**** DATA PROVIDED
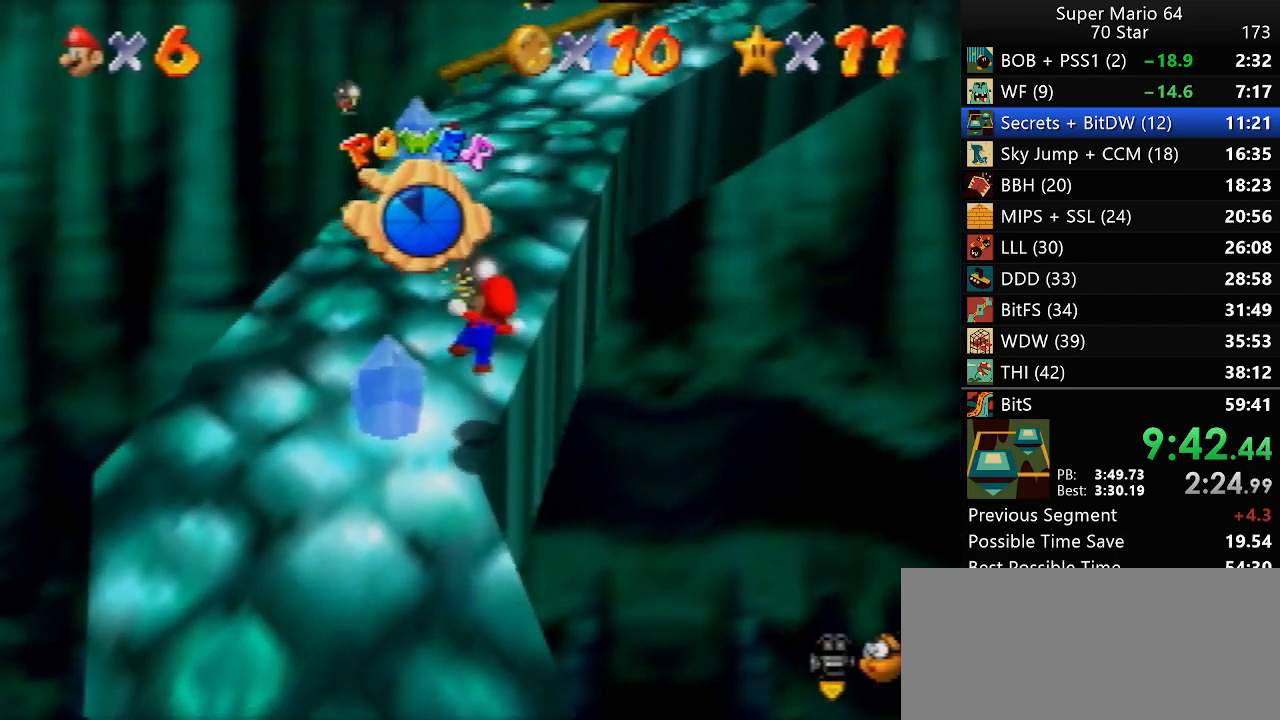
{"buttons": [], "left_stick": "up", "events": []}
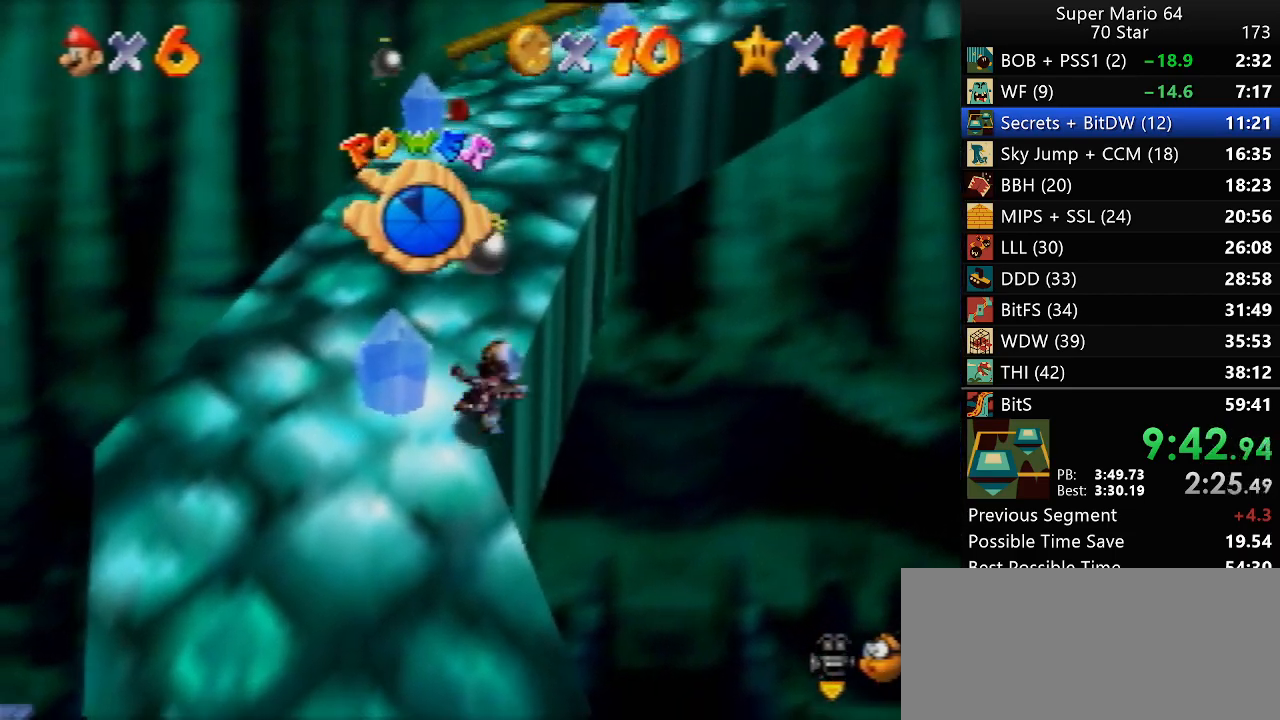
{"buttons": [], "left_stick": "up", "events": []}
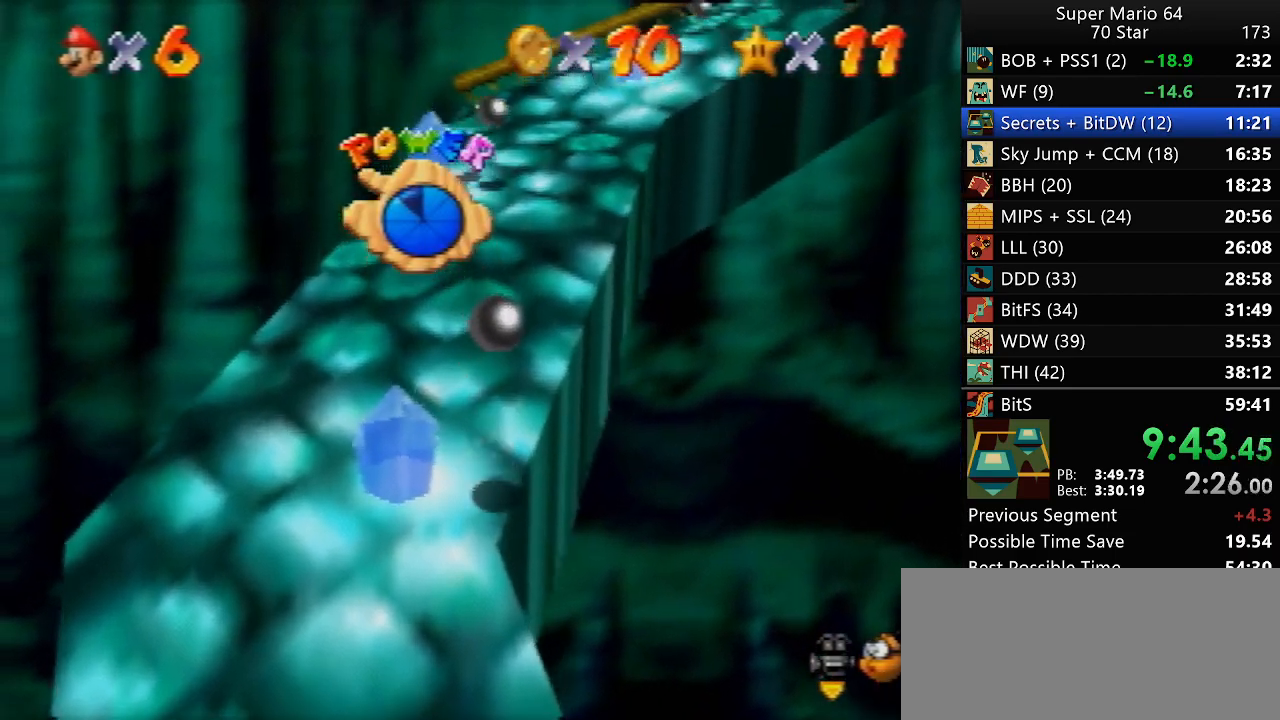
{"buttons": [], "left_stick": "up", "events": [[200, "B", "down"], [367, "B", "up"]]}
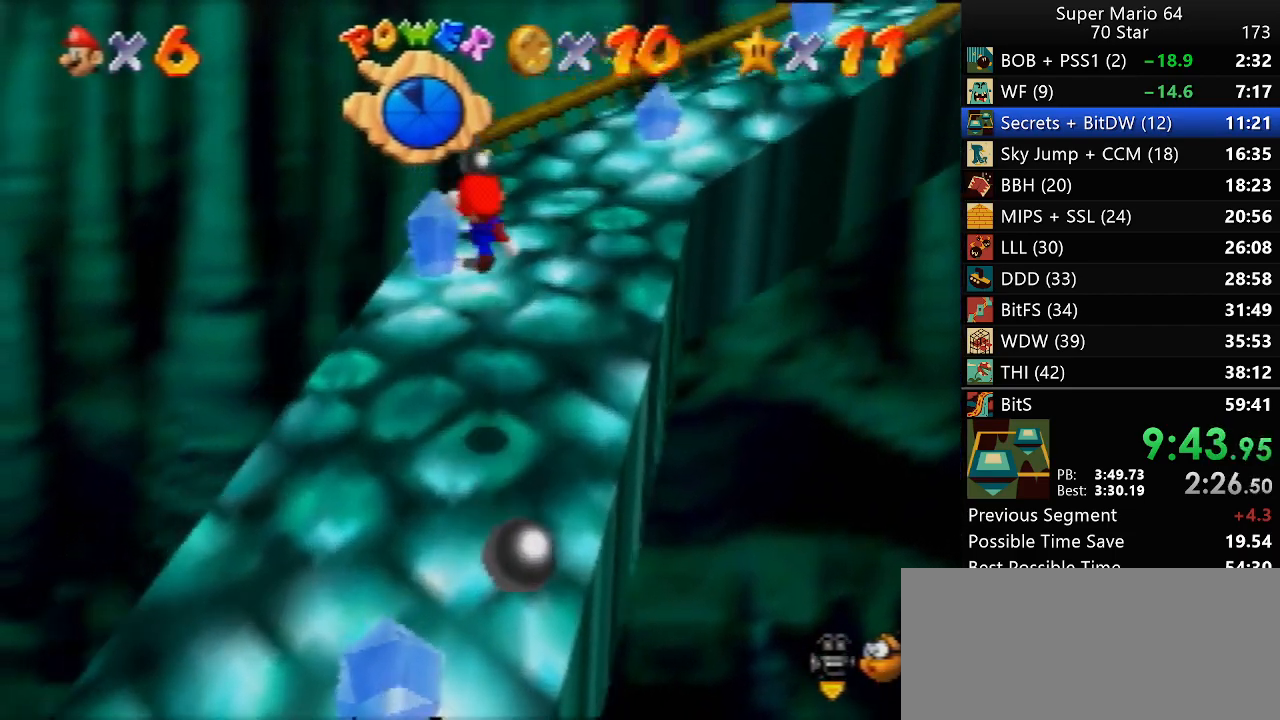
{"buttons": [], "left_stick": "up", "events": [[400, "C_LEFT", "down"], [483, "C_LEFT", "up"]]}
********
## [WHAT THE TASK ASKS]
Return each line of the preceding material in which "down" can be found.

## [COMPLETED TASK]
{"buttons": [], "left_stick": "up", "events": [[200, "B", "down"], [367, "B", "up"]]}
{"buttons": [], "left_stick": "up", "events": [[400, "C_LEFT", "down"], [483, "C_LEFT", "up"]]}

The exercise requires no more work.